NEW YORK, NY.-
The first silver shekel struck in Jerusalem by Jewish forces rebelling against Roman oppression in the first century CE, one of only two specimens known, will be auctioned as part of The Shoshana Collection of Ancient Coins of Judea, March 8-9, at the Fletcher-Sinclair Mansion (Ukrainian Institute of America) at 2 East 79th St (at 5th Ave.). The auction begins on March 8 at 6 p.m. ET.
The Shoshana Collection, assembled over the course of four decades by an American collector of Judaean coins, is perhaps the greatest assembly of ancient coins related to the foundation of ancient Israel ever offered, with more than 700 coins spanning more than 11 centuries. Auction estimates on the coins range from $200 to $950,000.
This Year 1 silver shekel, struck shortly after the Jewish War began in May of 66 CE, is the prototype for all subsequent shekels, said Cris Bierrenbach, Executive Vice President of Heritage Auctions
. Only a handful of coins were struck from this first set of dies before the design was radically changed. Only two prototypes have survived to the present day, with the only other known specimen in the Israel Museums collection.
In fact, the Israel Museum has stated that it would like to acquire many of the coins from The Shoshana Collection and has a wish list available to potential bidders interested in purchasing coins from the auction and donating them to the museums collection, or in making them available on long-term loan. This can be done through the American Friends of the Israel Museum, a tax-exempt organization.
The revolt against the Romans sent shock waves throughout the Empire, said David Michaels, Director of Ancient Coins at Heritage. As soon as the Romans fled Jerusalem, the Jews set up a mint and began striking coins to celebrate their newfound freedom, 19 centuries before Israel was reborn.
All the coins in this collection are beautiful examples of their respective types, said Bierrenbach. Combine that with the sheer historical witness they can bear and you begin to understand just how special they are. It has been decades since examples of many of these coins have sold at auction.
This is a remarkable collection of ancient Jewish and Biblical Coins, added David Hendin, author of the widely read Guide to Biblical Coins and primary cataloguer of The Shoshona Collection. Testimony to the rarity and quality of the coins in the Shoshana Collection is that so many of them have been used to illustrate standard references or have come from important collections such as that of Abraham Bromberg and the late Teddy Kollek, mayor of Jerusalem.

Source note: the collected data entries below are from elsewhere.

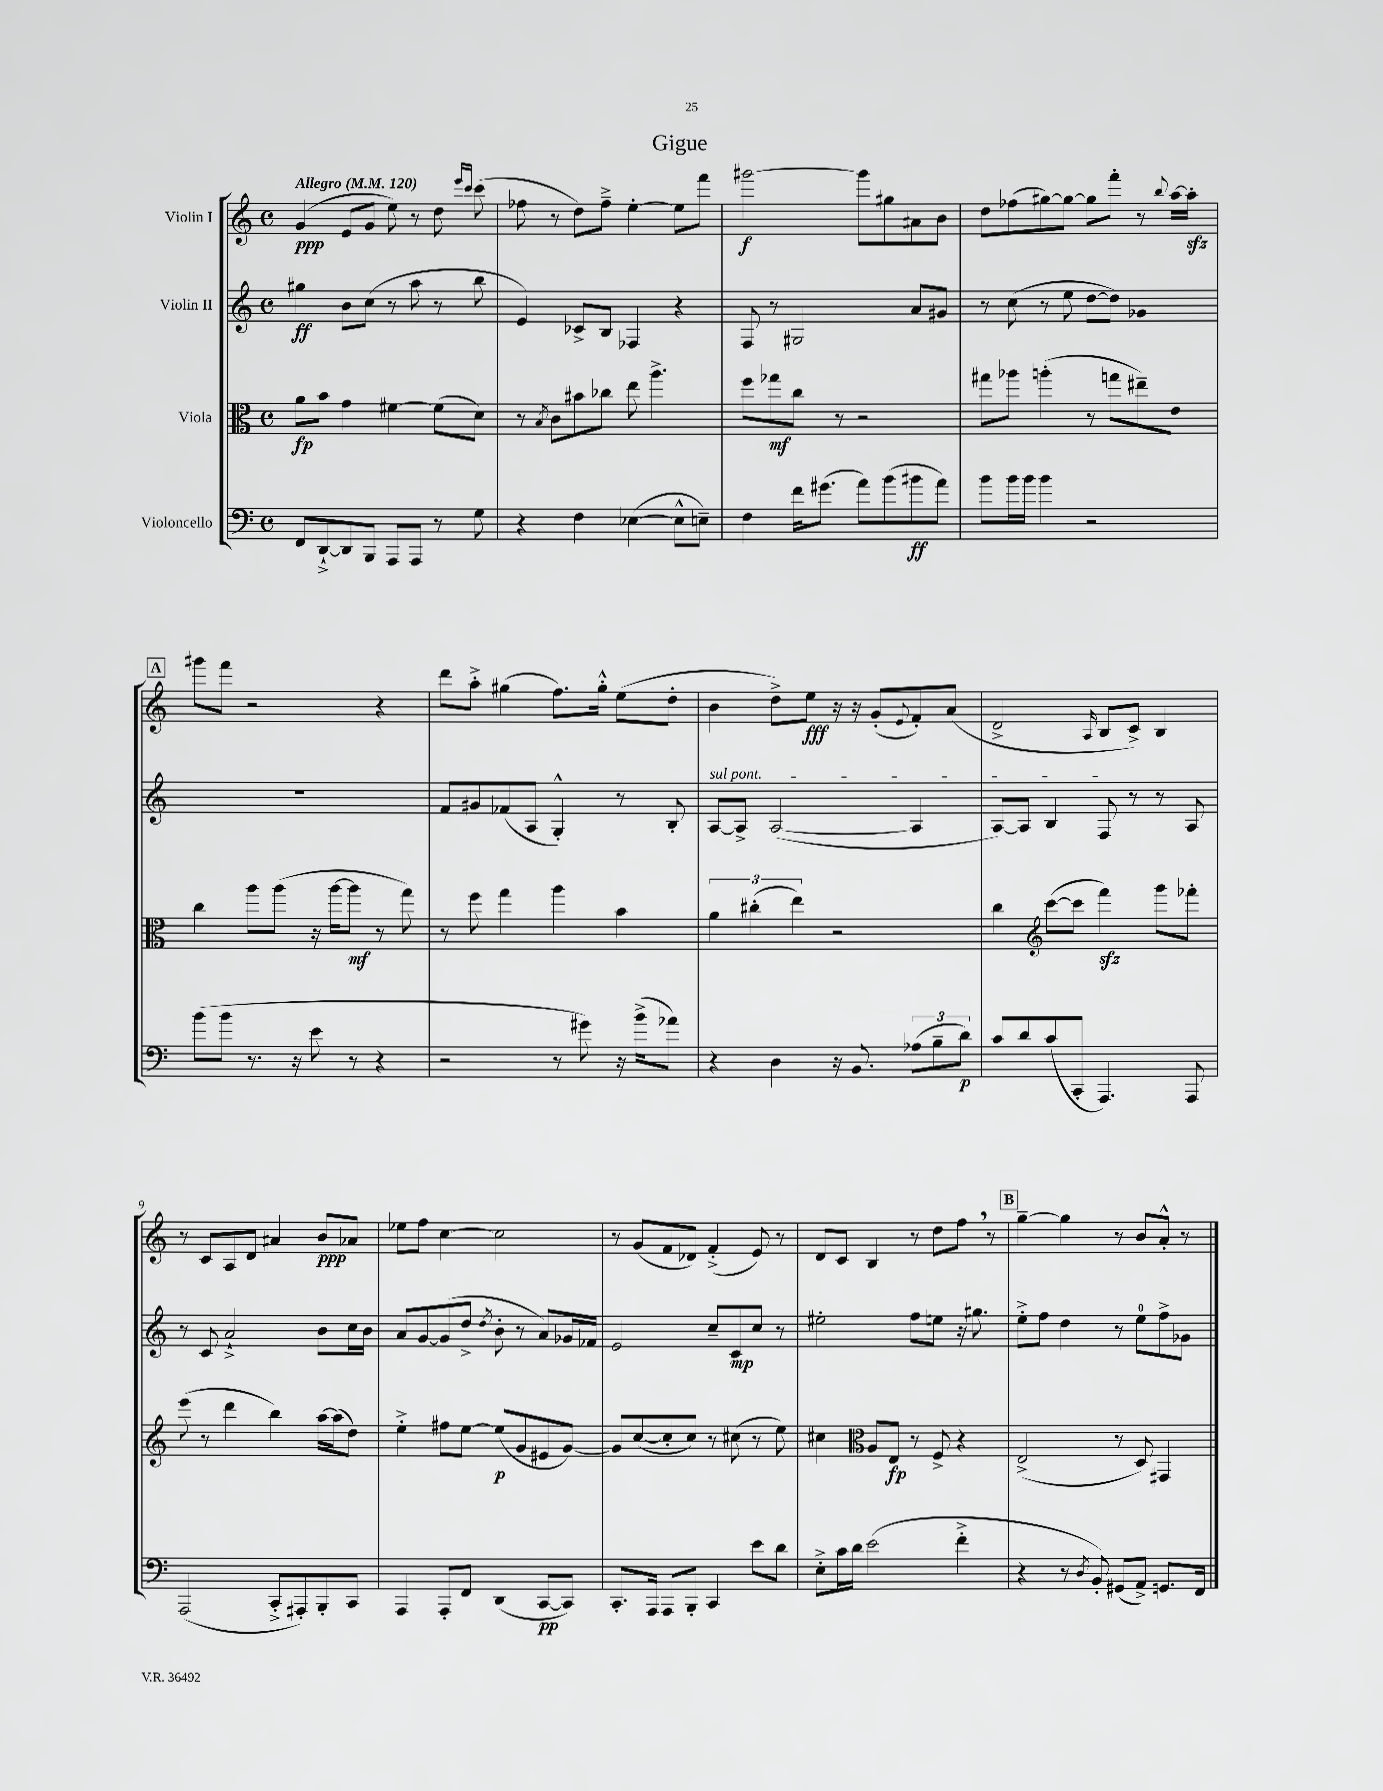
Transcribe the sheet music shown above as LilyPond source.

\header { title = "Gigue" }
<<
\new StaffGroup <<
\new Staff = "s0" \with { instrumentName = "Violin I" } {
    \clef treble \key c \major \defaultTimeSignature \time 4/4 \tempo "Allegro" 4 = 120
    g'4\ppp( e'8 g'8 e''8) r8 d''8 \grace { e'''16 c'''16 } c'''8( |
    fes''8 r8 d''8) fes''8---> e''4~-. e''8 f'''8 |
    gis'''2~\f gis'''8 gis''8 ais'8 b'8 |
    d''8 fes''8( gis''8~) gis''8~ gis''8 f'''8-. r8 \appoggiatura { b''8 } a''16~ a''16-.\sfz |
    \mark \markup { \box "A" } gis'''8 f'''8 r2 r4 |
    d'''8 a''8-.-> gis''4( f''8.) gis''16-.-^ e''8( d''8-. |
    b'4 d''8->) e''8\fff r16 r16 g'8-.( \appoggiatura { e'8 } f'8-.) a'8( |
    d'2-> \grace { a16 } b8 c'8->) b4 |
    r8 c'8 a8 d'8 ais'4 b'8\ppp aes'8 |
    ees''8 f''8 c''4~ c''2 |
    r8 g'8( f'8 des'8) f'4-.->( e'8) r8 |
    d'8 c'8 b4 r8 d''8 f''8 \breathe r8 |
    \mark \markup { \box "B" } g''4~-- g''4 r8 b'8 a'8-.-^ r8 \bar "|." |
}
\new Staff = "s1" \with { instrumentName = "Violin II" } {
    \clef treble \key c \major \defaultTimeSignature \time 4/4
    gis''4\ff b'8 c''8( r8 a''8 r8 b''8 |
    e'4) ces'8-> b8 fes4 r4 |
    f8 r8 gis2 a'8 gis'8 |
    r8 c''8( r8 e''8 d''8~ d''8) ges'4 |
    \mark \markup { \box "A" } R1 |
    f'8 gis'8 fes'8( a8 g4-.-^) r8 b8-. |
    \once \override TextSpanner.bound-details.left.text = \markup { \italic "sul pont." } a8~\startTextSpan a8-> a2~( a4 |
    a8~) a8 b4 f8\stopTextSpan r8 r8 a8 |
    r8 c'8 a'2-!-> b'8 c''16 b'16 |
    a'8 g'8~ g'8( d''8-> \acciaccatura { d''8 } b'8-. r8 a'8) ges'16 fes'16 |
    e'2 c''8-- c'8\mp c''8 r8 |
    eis''2-. f''8 e''8 r16 gis''8. |
    \mark \markup { \box "B" } e''8-.-> f''8 d''4 r8 e''8-0 f''8-> ges'8 \bar "|." |
}
\new Staff = "s2" \with { instrumentName = "Viola" } {
    \clef alto \key c \major \defaultTimeSignature \time 4/4
    a'8\fp b'8 g'4 fis'4~ fis'8( d'8) |
    r8 \acciaccatura { b8 } c'8 bis'8 ces''8 e''8 a''4.-> |
    f''8 ges''8\mf c''8 r8 r2 |
    gis''8 aes''8 a''4-.( r8 g''8 eis''8--) e'8 |
    \mark \markup { \box "A" } c''4 a''8 a''8( r16 a''16~ a''8\mf r8 g''8) |
    r8 f''8 g''4 a''4 b'4 |
    \tuplet 3/2 { a'4 cis''4-.( e''4) } r2 |
    c''4 \clef treble c'''8~( c'''8 f'''4\sfz) g'''8 fes'''8-. |
    e'''8( r8 d'''4 b''4) a''16~ a''16( d''8) |
    e''4-.-> fis''8 e''8~ e''8\p( g'8 eis'8 g'8~) |
    g'8 c''8~( c''8-. c''8) r8 cis''8( r8 e''8) |
    cis''4 \clef alto a8 e8\fp r8 f8-> r4 |
    \mark \markup { \box "B" } e2->( r8 d8) gis,4 \bar "|." |
}
\new Staff = "s3" \with { instrumentName = "Violoncello" } {
    \clef bass \key c \major \defaultTimeSignature \time 4/4
    f,8 d,8~-!-> d,8 b,,8 a,,8 a,,8 r8 g8 |
    r4 f4 ees4~( ees8-^ e8--) |
    f4 f'16 gis'8.( a'8) b'8( bis'8\ff a'8) |
    b'8 b'16 b'16 b'4 r2 |
    \mark \markup { \box "A" } b'8( b'8 r8. r16 e'8 r8 r4 |
    r2 r8 gis'8) r16 b'16->( aes'8) |
    r4 d4 r16 b,8. \tuplet 3/2 { aes8( b8-- d'8\p) } |
    c'8 d'8 c'8( c,8-. a,,4.) a,,8 |
    a,,2( c,8-.-> ais,,8-.) b,,8-. c,8 |
    a,,4 a,,8-. f,8 d,4( c,8~\pp c,8) |
    c,8.-. a,,16 a,,8 b,,8-. c,4 e'8 d'8 |
    e8-.-> c'16 d'16 e'2( f'4-.-> |
    \mark \markup { \box "B" } r4 r8 \acciaccatura { d8 } b,8-.) gis,8( a,8->) g,8. f,16 \bar "|." |
}
>>
>>
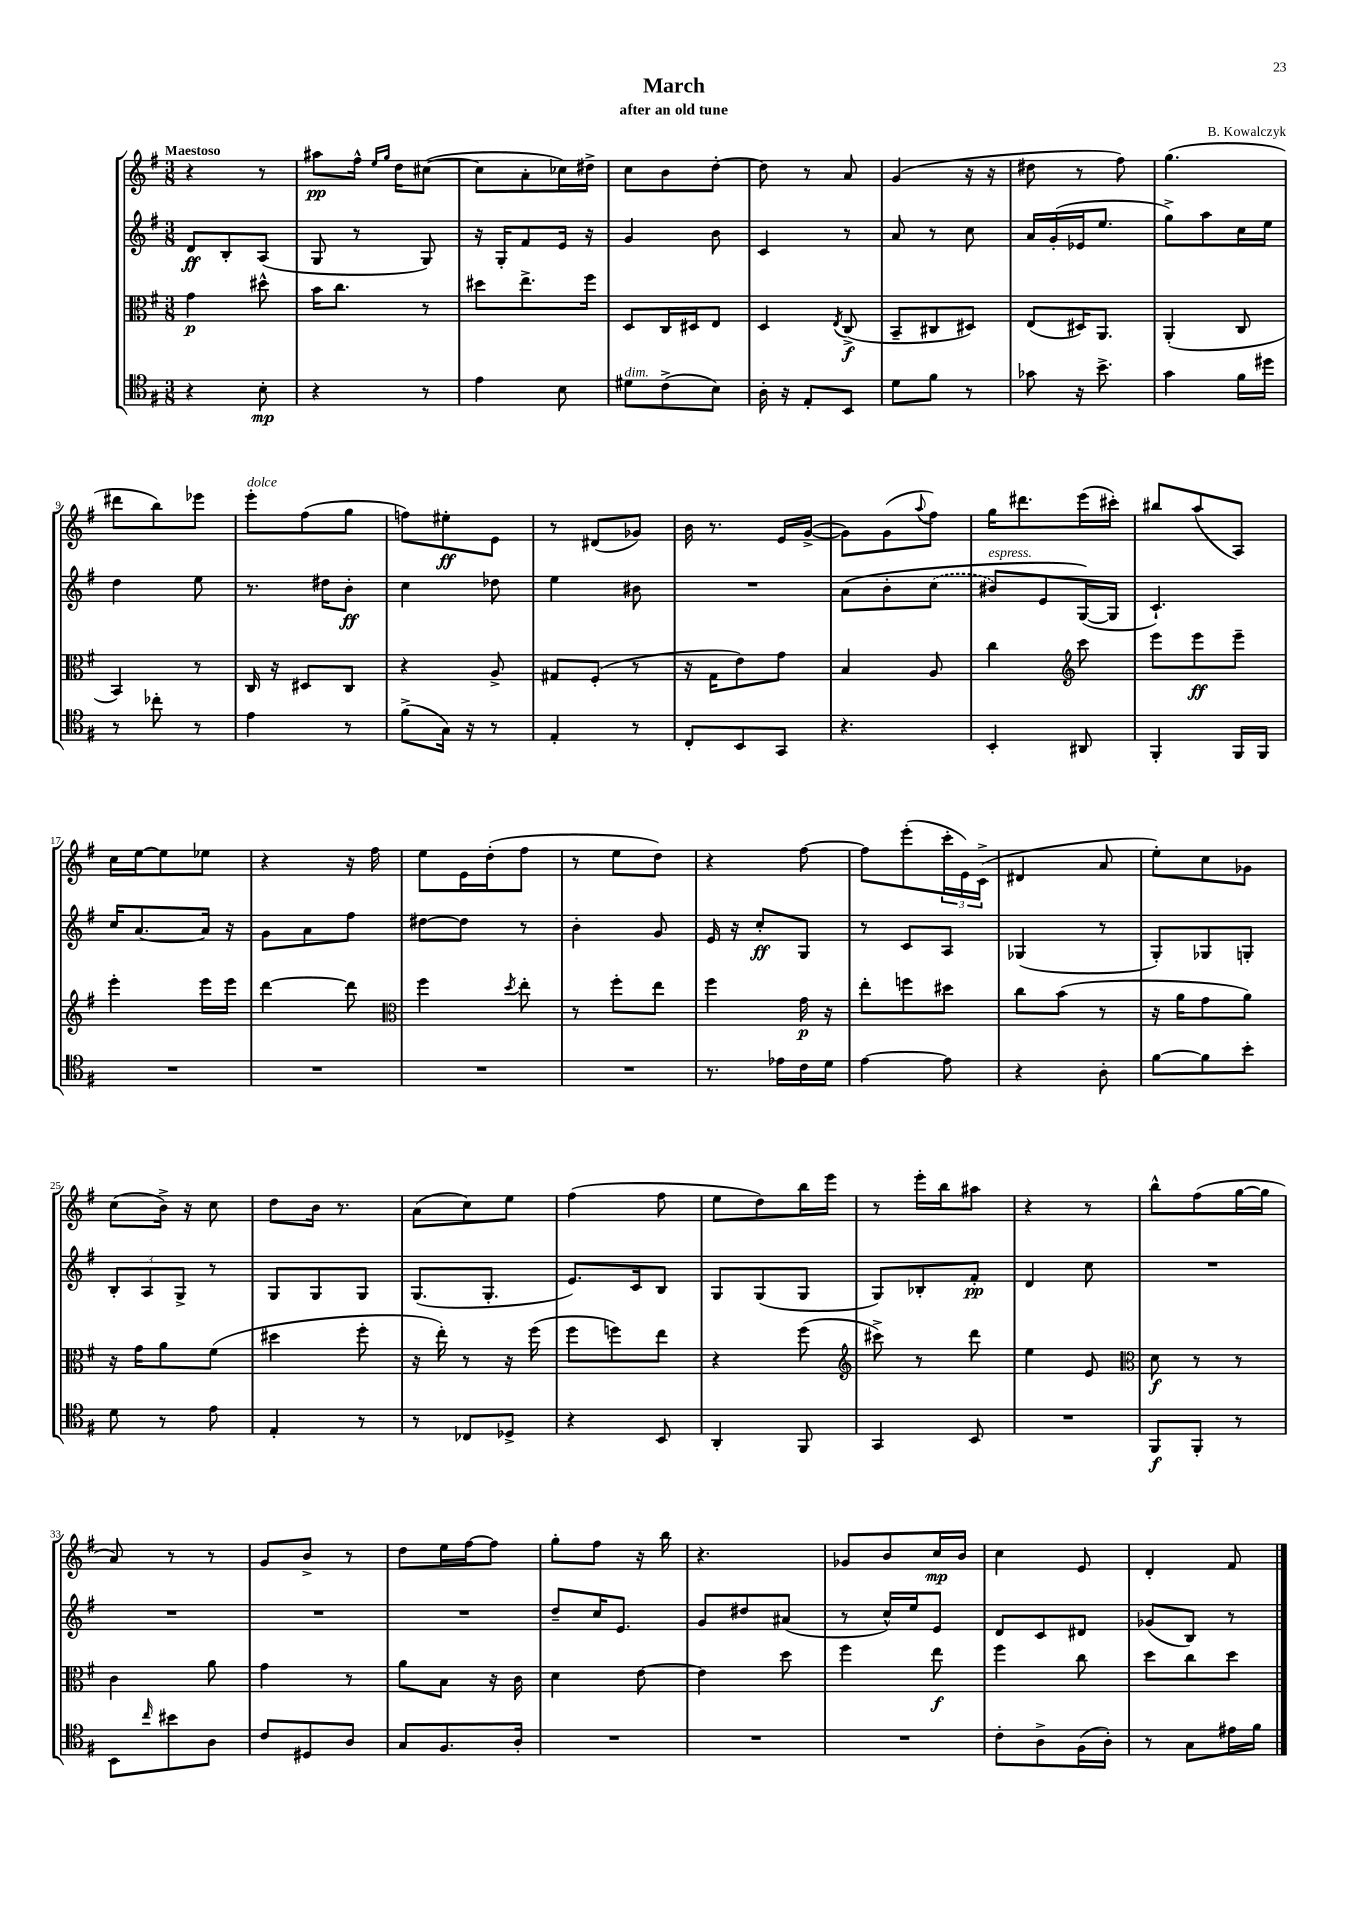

**kern	**kern	**kern	**kern
*staff4	*staff3	*staff2	*staff1
*clefC4	*clefC3	*clefG2	*clefG2
*k[f#]	*k[f#]	*k[f#]	*k[f#]
*M3/8	*M3/8	*M3/8	*M3/8
4r	4g\	8d/L	4r
.	.	8B'/	.
8B'\	8dd#^^\	(8A/J	8r
=	=	=	=
4r	16b\LK	8G/	8aa#\L
.	8.cc\J	.	.
.	.	8r	16ff#^^\Jk
.	.	.	16qqee/LL
.	.	.	16qqgg/JJ
.	.	.	16dd\LK
8r	8r	8G/)	([8cc#\J
=	=	=	=
4e\	8dd#\L	16r	8cc#\]L
.	.	16G'/LK	.
.	8.ee^\	8f#/	8a'\
8B\	.	16e/Jk	16cc-\L)
.	16ff#\Jk	16r	16dd#^\JJ
=	=	=	=
8d#\L	8D/L	4g/	8cc\L
(8c^\	16C/L	.	8b\
.	16D#/J	.	.
8B\J)	8E/J	8b\	[8dd'\J
=	=	=	=
16A'\	4D/	4c/	8dd\]
16r	.	.	.
8E'/L	.	.	8r
.	8qE/	.	.
8BB/J	(8C^/	8r	8a/
=	=	=	=
8d\L	8BB~/L	8a/	(4g/
8f#\J	8C#/	8r	.
8r	8D#/J)	8cc\	16r
.	.	.	16r
=	=	=	=
8g-\	(8E/L	16a/LL	8dd#\
.	.	(16g'/	.
16r	16D#/K)	16e-/J	8r
8.b^\	8.AA/J	8.ee/J	.
.	.	.	8ff#\)
=	=	=	=
4g\	(4AA'/	8gg^\L)	(4.gg\
.	.	8aa\	.
16f#\LL	8C/	16cc\L	.
16dd#\JJ	.	16ee\JJ	.
=	=	=	=
8r	4BB/)	4dd\	8ddd#\L
8cc-'\	.	.	8bb\)
8r	8r	8ee\	8eee-\J
=	=	=	=
4e\	16C/	8.r	8eee'\L
.	16r	.	.
.	8D#/L	.	(8ff#\
.	.	16dd#\LK	.
8r	8C/J	8b'\J	8gg\J
=	=	=	=
(8f#^\L	4r	4cc\	8ff\L)
16G\Jk)	.	.	8ee#'\
16r	.	.	.
8r	8A^/	8dd-\	8e\J
=	=	=	=
4E'/	8G#/L	4ee\	8r
.	(8F#'/J	.	(8d#/L
8r	8r	8b#\	8g-/J)
=	=	=	=
8C'/L	16r	4.r	16b\
.	16G\LK	.	8.r
8BB/	8e\)	.	.
8GG/J	8g\J	.	16e/LL
.	.	.	([16g^/JJ
=	=	=	=
4.r	4B/	&(8a\L	8g\]L)
.	.	8b'\	(8g\
.	.	.	8qqaa/
.	8A/	(8cc\J	8ff#\J)
=	=	=	=
4BB'/	4cc\	8b#/L)	16gg\LK
.	.	.	8.ddd#\
.	.	8e/	.
*	*clefG2	*	*
8AA#/	8ccc\	([16G/L&)	(16eee\L
.	.	16G/]JJ	16ccc#'\JJ)
=	=	=	=
4FF#'/	8eee\L	4.c`/)	8bb#/L
.	8eee\	.	(8aa/
16FF#/LL	8eee~\J	.	8A/J)
16FF#/JJ	.	.	.
=	=	=	=
4.r	4eee'\	16cc/LK	16cc\LL
.	.	[8.a/	[16ee\J
.	.	.	8ee\]
.	16eee\LL	16a/]Jk	8ee-\J
.	16eee\JJ	16r	.
=	=	=	=
4.r	[4ddd\	8g\L	4r
.	.	8a\	.
.	8ddd\]	8ff#\J	16r
.	.	.	16ff#\
=	=	=	=
*	*clefC3	*	*
4.r	4ff#\	[8dd#\L	8ee\L
.	.	8dd#\]J	16e\L
.	.	.	(16dd'\J
.	8qdd/	.	.
.	8ee'\	8r	8ff#\J
=	=	=	=
4.r	8r	4b'\	8r
.	8ff#'\L	.	8ee\L
.	8ee\J	8g/	8dd\J)
=	=	=	=
8.r	4ff#\	16e/	4r
.	.	16r	.
.	.	8cc'/L	.
16e-\LL	.	.	.
16c\	16g\	8G/J	[8ff#\
16d\JJ	16r	.	.
=	=	=	=
[4e\	8ee'\L	8r	8ff#\]L
.	8ff\	8c/L	(8eee'\
8e\]	8dd#\J	8A/J	24ccc'\L
.	.	.	24e\)
.	.	.	(24c^\JJ
=	=	=	=
4r	8cc\L	(4G-/	4d#/
.	(8b\J	.	.
8A'\	8r	8r	8a/
=	=	=	=
[8f#\L	16r	8G'/L)	8ee'\L)
.	16a\LK	.	.
8f#\]	8g\	8G-/	8cc\
8b'\J	8a\J)	8G'/J	8g-\J
=	=	=	=
8d\	16r	12B'/L	(8cc\L
.	16g\LK	.	.
.	.	12A/	.
8r	8a\	.	16b^\Jk)
.	.	12G^/J	.
.	.	.	16r
8e\	(8f#\J	8r	8cc\
=	=	=	=
4E'/	4dd#\	8G/L	8dd\L
.	.	8G/	16b\Jk
.	.	.	8.r
8r	8ff#'\	8G/J	.
=	=	=	=
8r	16r	(8.G/L	(8a\L
.	16ee'\)	.	.
8C-/L	8r	.	8cc\)
.	.	8.G'/J	.
8D-^/J	16r	.	8ee\J
.	(16ff#\	.	.
=	=	=	=
4r	8ff#\L	8.e/L)	(4ff#\
.	8ff\)	.	.
.	.	16c/k	.
8BB/	8ee\J	8B/J	8ff#\
=	=	=	=
4AA'/	4r	8G/L	8ee\L
.	.	(8G/	8dd\)
8FF#/	(8ff#\	8G/J	16bb\L
.	.	.	16eee\JJ
=	=	=	=
*	*clefG2	*	*
4GG/	8ccc#^\)	8G/L)	8r
.	8r	8B-'/	16eee'\LL
.	.	.	16bb\J
8BB/	8ddd\	8f#'/J	8aa#\J
=	=	=	=
4.r	4ee\	4d/	4r
.	8e/	8cc\	8r
=	=	=	=
*	*clefC3	*	*
8FF#/L	8d\	4.r	8bb^^\L
8FF#'/J	8r	.	(8ff#\
8r	8r	.	[16gg\L
.	.	.	16gg\]JJ
=	=	=	=
8BB\L	4c\	4.r	8a/)
16qqcc/	.	.	.
8b#\	.	.	8r
8A\J	8a\	.	8r
=	=	=	=
8c/L	4g\	4.r	8g/L
8D#/	.	.	8b^/J
8A/J	8r	.	8r
=	=	=	=
8G/L	8a\L	4.r	8dd\L
8.F#/	8B\J	.	16ee\L
.	.	.	[16ff#\J
.	16r	.	8ff#\]J
16A'/Jk	16c\	.	.
=	=	=	=
4.r	4d\	8dd~/L	8gg'\L
.	.	16cc/K	8ff#\J
.	.	8.e/J	.
.	[8e\	.	16r
.	.	.	16bb\
=	=	=	=
4.r	4e\]	8g/L	4.r
.	.	8dd#/	.
.	8dd\	(8a#/J	.
=	=	=	=
4.r	4ff#\	8r	8g-/L
.	.	16cc^^/LL)	8b/
.	.	16ee/J	.
.	8ee\	8e/J	16cc/L
.	.	.	16b/JJ
=	=	=	=
8c'\L	4ff#\	8d/L	4cc\
8A^\	.	8c/	.
(16F#\L	8cc\	8d#/J	8e/
16A'\JJ)	.	.	.
=	=	=	=
8r	8dd\L	(8g-/L	4d'/
8G\L	8cc\	8B/J)	.
16e#\L	8dd\J	8r	8f#/
16f#\JJ	.	.	.
==	==	==	==
*-	*-	*-	*-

Also highlighted is another extreme rarity, a silver quarter-shekel of Year 1 (May 66-March 67 CE). Again, only two surviving specimens are known. Since the only other survivor has a hole in it, the Shoshana specimen is the only one known intact.
Consider that this coinage was adopted by the Jewish freedom-fighters under incredibly stressful conditions, said Michaels. With a full range of denominations, its both starkly beautiful and remarkably advanced.
A silver shekel of Year 5 (April-August 70 CE), pedigreed to the famous Nelson Bunker Hunt collection and reportedly found at the mountaintop fortress of Masada one of the most holy Jewish pilgrimage sites is certain to draw the eye of as many numismatists as it is historians.
Shekels struck in the final year of the Jewish War are exceedingly rare, said Michaels, let alone one of them from the final year that made it to Masada, the last redoubt of the Jewish Rebels who held out for three years before committing suicide as a final act of defiance against Rome.
The collection also contains Roman coins relating to the Jewish War.
The Romans responded to the revolt with utter ruthlessness, said Michaels. Their forces were led by the general Vespasian, who soon became emperor himself, and his able son Titus.
An incredibly rare gold aureus of Titus as Caesar (69-79 CE), struck at an Eastern mint in 69 CE, provides a different perspective to the bitter conflict. The reverse legend IVDAEA DEVICTA Judea is Conquered anticipates the subjugation of Judaea, which the Romans achieved with the fall of Jerusalem, after an epic seven-month siege, in 70 CE.
All of the coins will be available for viewing at the Fletcher-Sinclair Mansion from Tuesday, March 6 through Thursday, March 8, 10 a.m. to 6 p.m. The collection includes the earliest Philisto-Arabian coins struck in the Holy Land (circa 500-400 BCE), as well as coins issued by the Maccabbean and Herodian rulers of independent Judaea, by Jewish rebels in the First Jewish War and Bar Kochba Revolt and coins struck by the Romans with references to their Eastern province.
Numismatists, history buffs and aficionados of fine Judaica alike are all invited to come out to the Fletcher-Sinclair, said Bierrenbach. The auction is open to the public. Whether people want to buy or simply bear witness the history, everyone is welcome.